▶ ASSIGNMENT
If an entry holds a picture, drop the picture and restate the rest word for word.

----------------

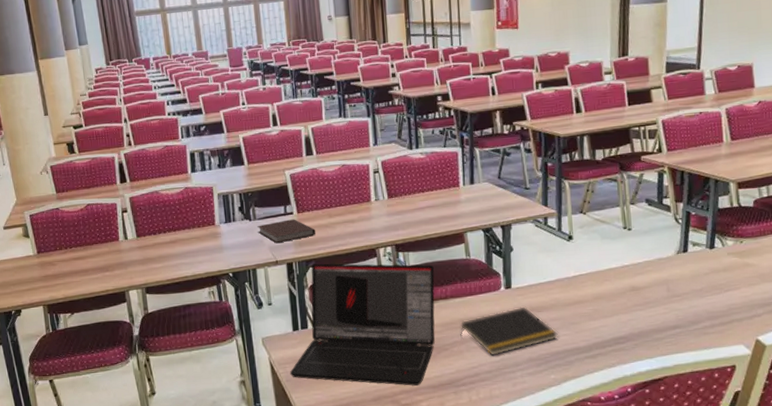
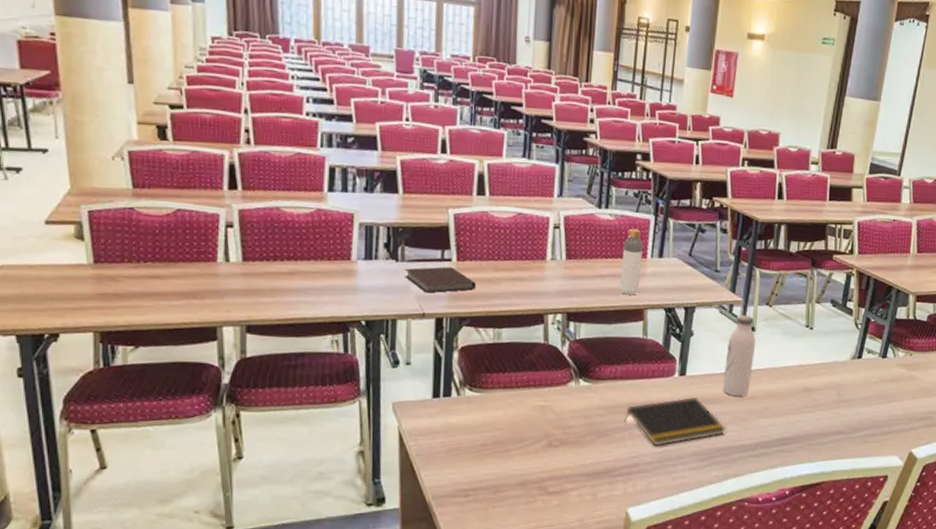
laptop: present [289,263,435,386] -> none [421,323,606,472]
bottle: none [437,162,457,222] -> present [620,228,643,295]
water bottle: none [547,225,576,303] -> present [722,315,756,397]

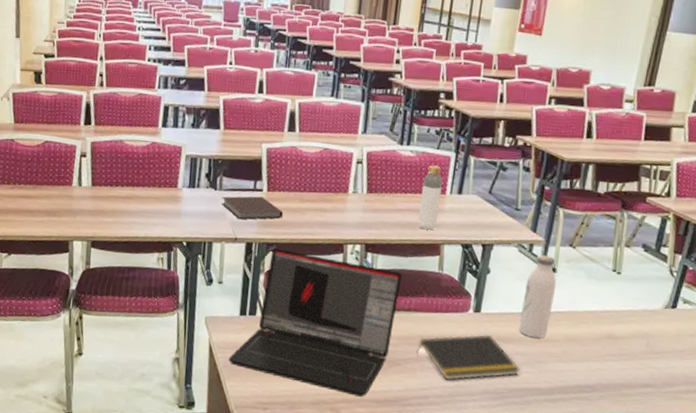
laptop: none [421,323,606,472] -> present [228,248,402,397]

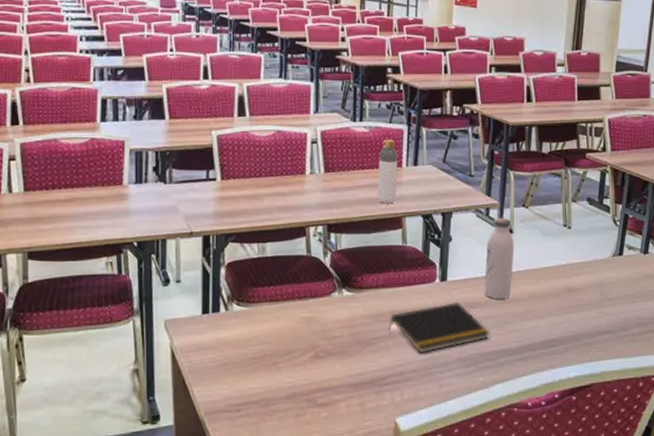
notebook: present [221,196,283,220] -> none [173,186,240,212]
laptop: present [228,248,402,397] -> none [193,239,367,383]

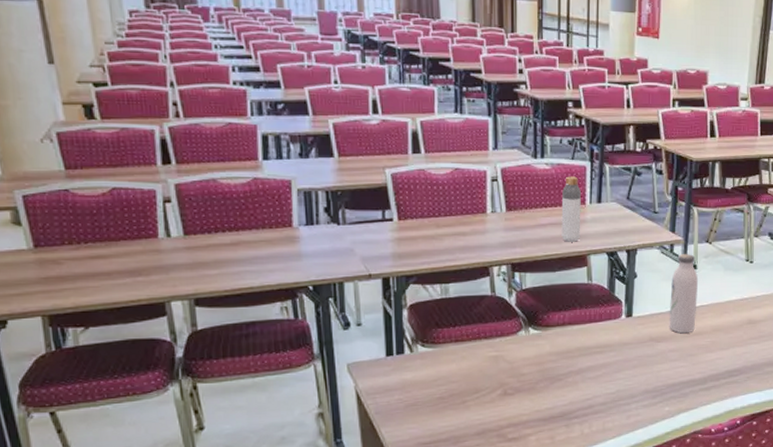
notepad: present [389,301,490,353] -> none [576,336,675,387]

----------------

▶ ANSWER SECTION
laptop: present [289,263,435,386] -> none [421,323,606,472]
bottle: none [437,162,457,222] -> present [620,228,643,295]
water bottle: none [547,225,576,303] -> present [722,315,756,397]

laptop: none [421,323,606,472] -> present [228,248,402,397]

notebook: present [221,196,283,220] -> none [173,186,240,212]
laptop: present [228,248,402,397] -> none [193,239,367,383]

notepad: present [389,301,490,353] -> none [576,336,675,387]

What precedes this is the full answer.